Hope Springs Eternal For Arm Servers

IT organizations are funny creatures, indeed. On the one paw, they are eternally optimistic about the prospects for new technologies, and on the other paw, they are extremely resistant to change because of the economic and technical risks that change requires.

For more than a decade now, the people who control infrastructure inside of datacenters and the companies that create server processors and/or platforms based on them have been contemplating the possibility of Arm servers in the datacenter. And Arm Holdings, the company that invented the architecture that took over our smartphones, our tablets, and a slew of embedded controllers that knocked out the PowerPC architecture (itself the follow-on to the Motorola 68K architecture popularized in workstations, some PCs, and embedded controllers three decades ago) put some pretty tall stakes in the ground several years ago, boasting in 2015 that its Arm architecture could, through its several licensees and then the OEMs and ODMs that build machines for users, get 20 percent shipment share by 2020. A year later, Arm Holdings upped that target to 25 percent of shipment share by 2020.

Well, that clearly didn’t happen. But, it is safe to say, despite all of the churning that has happened in the Arm server space in the past decade, that 2020 was the best year for Arm server chip and system sales yet and that the prospects for an increasing share for Arm chips in servers are still good. But not for the reasons many of us expected, and not through the channels that seemed so obvious when Calxeda truly got the Arm server chip ball rolling way back in November 2011.

There has been a lot of water under the bridge since those days. A year later, Samsung was rumored to be graduating to Arm server chips from its client CPUs, but never launched its efforts. Applied Micro launched its X-Gene Arm server chip, with all kinds of tweaks and not just a licensed core from Arm Holdings, in August 2012. Applied Micro got through two generations, stumbled on the third, and its X-Gene design and its people fight on as the foundation for Ampere Computing and its Altra chips. Cavium Networks went lateral from its network processors to server processors in 2014 with the ThunderX designs and gained some traction with its follow-on ThunderX2 chips, but these latter chips were not really its own, but rather the “Vulcan” designs from networking chip rival Broadcom, which bowed out of the market in December 2016. Just like Qualcomm did with its “Amberwing” Centriq Arm server chips in May 2018 after barely getting started. And late last year, after saying that the “Triton” ThunderX3 was going to be a custom part, Marvell, which bought Cavium a few years back and inherited this Arm server chip business as part of that deal, decided to heck with it all and just shut down the ThunderX3 effort entirely as 2020 came to a close.
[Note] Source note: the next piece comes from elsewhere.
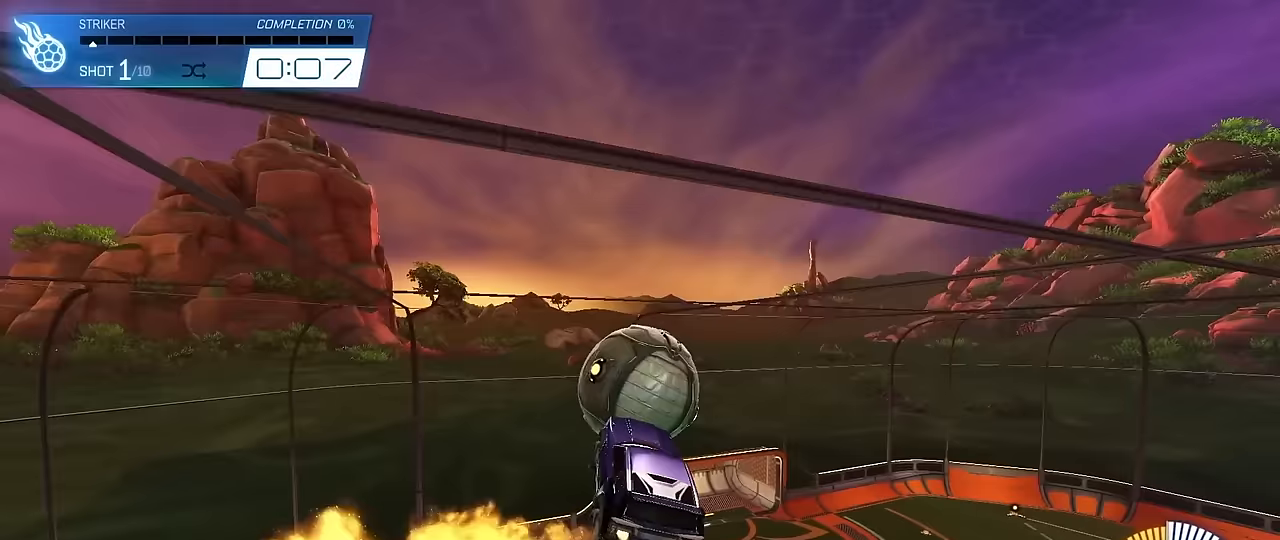
{"keys": ["d", "s"], "mouse": ["left"], "mouse_move": "still", "events": [[50, "d", "up"], [150, "mouse_left", "up"], [200, "a", "down"], [200, "w", "down"], [283, "a", "up"], [283, "w", "up"], [333, "mouse_left", "down"], [433, "d", "down"], [433, "s", "down"]]}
AMD was going to build Arm and X86 chips alike – remember the “Seattle” Opteron A1100 Arm server chips for microservers and the “Project SkyBridge” plan to have X86 and fatter K12 Arm server chips occupy the same sockets? There are rumors going around that AMD might revive its K12 effort, but we think if AMD does that, it will be a special case (and likely not for servers) and it will be because some of the big clouds or client device makers have asked for it. With AMD readying its “Milan” third generation Epyc server chips for launch this quarter – the company did a preview of these 64-core processors, based on the Zen3 cores, at the CES 2021 virtual event this week – we don’t think AMD is going to do anything to muddy the server waters as it gets into position to finally take big chunks of market share from Intel’s Xeon SP server CPUs, which are being adversely affected by Intel’s 10 nanometer and 7 nanometer manufacturing process issues.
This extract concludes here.